**Work instruction**
According to the article below on General Motors' sales in China, why are many car companies still betting on the Chinese market despite its decline? Answer in one to three sentences.

----- Text shown

By Mike Colias in Detroit and Yoko Kubota in Beijing 

General Motors Co. posted its biggest-ever sales drop in China last year and warned of another tough year ahead, underscoring the challenges that U.S. car makers are facing as the world's largest auto market suffers its first protracted decline in nearly three decades.

GM said Tuesday that it sold about 3.09 million vehicles last year in China, its biggest overseas market, roughly a 15% drop from 2018. It was the second straight year of falling sales in China. In 2018, sales slumped about 10% -- the company's first-ever decline there.

The Detroit company doesn't expect things to improve quickly. "We expect the market downturn to continue in 2020, and anticipate ongoing headwinds in our China business," said Matt Tsien, an executive vice president who leads the auto maker's business in China. GM is focused on cost-cutting and improving its product lineup, he said.

China's overall auto market, once a reliable source of growth for global auto makers, started contracting in July 2018 and has since become a trouble spot for many companies.

While many foreign and domestic auto makers have struggled as China's economy slows and auto subsidies expire, U.S. companies, including GM and rival Ford Motor Co., have fared particularly poorly.

Both American auto makers have pointed to poor sales of older models, and have vowed to revitalize their lineups in China with new offerings. Ford has lost money in China over the past two years after a stretch of profits. GM was on pace to earn more than $1 billion in China in 2019, though that would be down significantly from recent years.

Still, many car companies are betting on China's size and growth potential, particularly in electric vehicles, which Beijing supports through regulations and incentives.

----------
----- Data provided

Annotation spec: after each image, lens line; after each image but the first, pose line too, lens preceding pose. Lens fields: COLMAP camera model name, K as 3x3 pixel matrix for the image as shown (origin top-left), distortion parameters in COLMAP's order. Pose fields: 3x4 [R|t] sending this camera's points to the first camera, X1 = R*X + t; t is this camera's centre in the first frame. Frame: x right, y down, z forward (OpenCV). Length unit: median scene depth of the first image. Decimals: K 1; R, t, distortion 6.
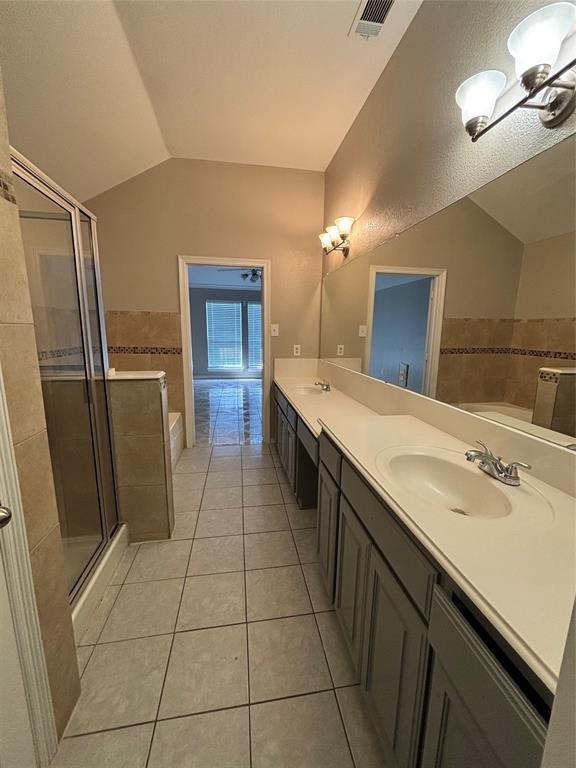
lens RADIAL K [[312.2, 0, 287.5], [0, 312.2, 384.3], [0, 0, 1]] dist [0.000618, 0.000165]
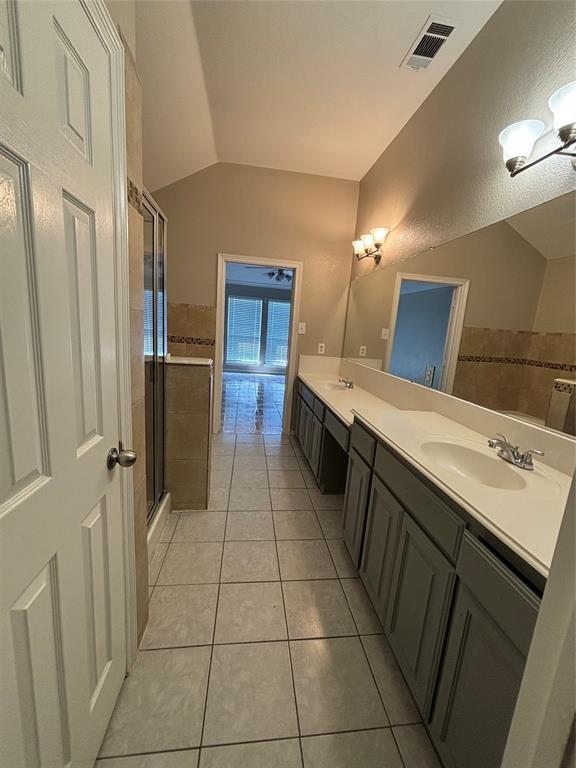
lens RADIAL K [[312.2, 0, 287.3], [0, 312.2, 384.3], [0, 0, 1]] dist [0.000618, 0.000165]
pose [[0.997594, 0.064677, -0.024949, -0.099944], [-0.064581, 0.997902, 0.004622, 0.028022], [0.025196, -0.003000, 0.999678, -0.116756]]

----------

**Written solution**
Many car companies are still betting on China because of its size and growth potential. This is especially true in electric vehicles, which Beijing supports through regulations and incentives.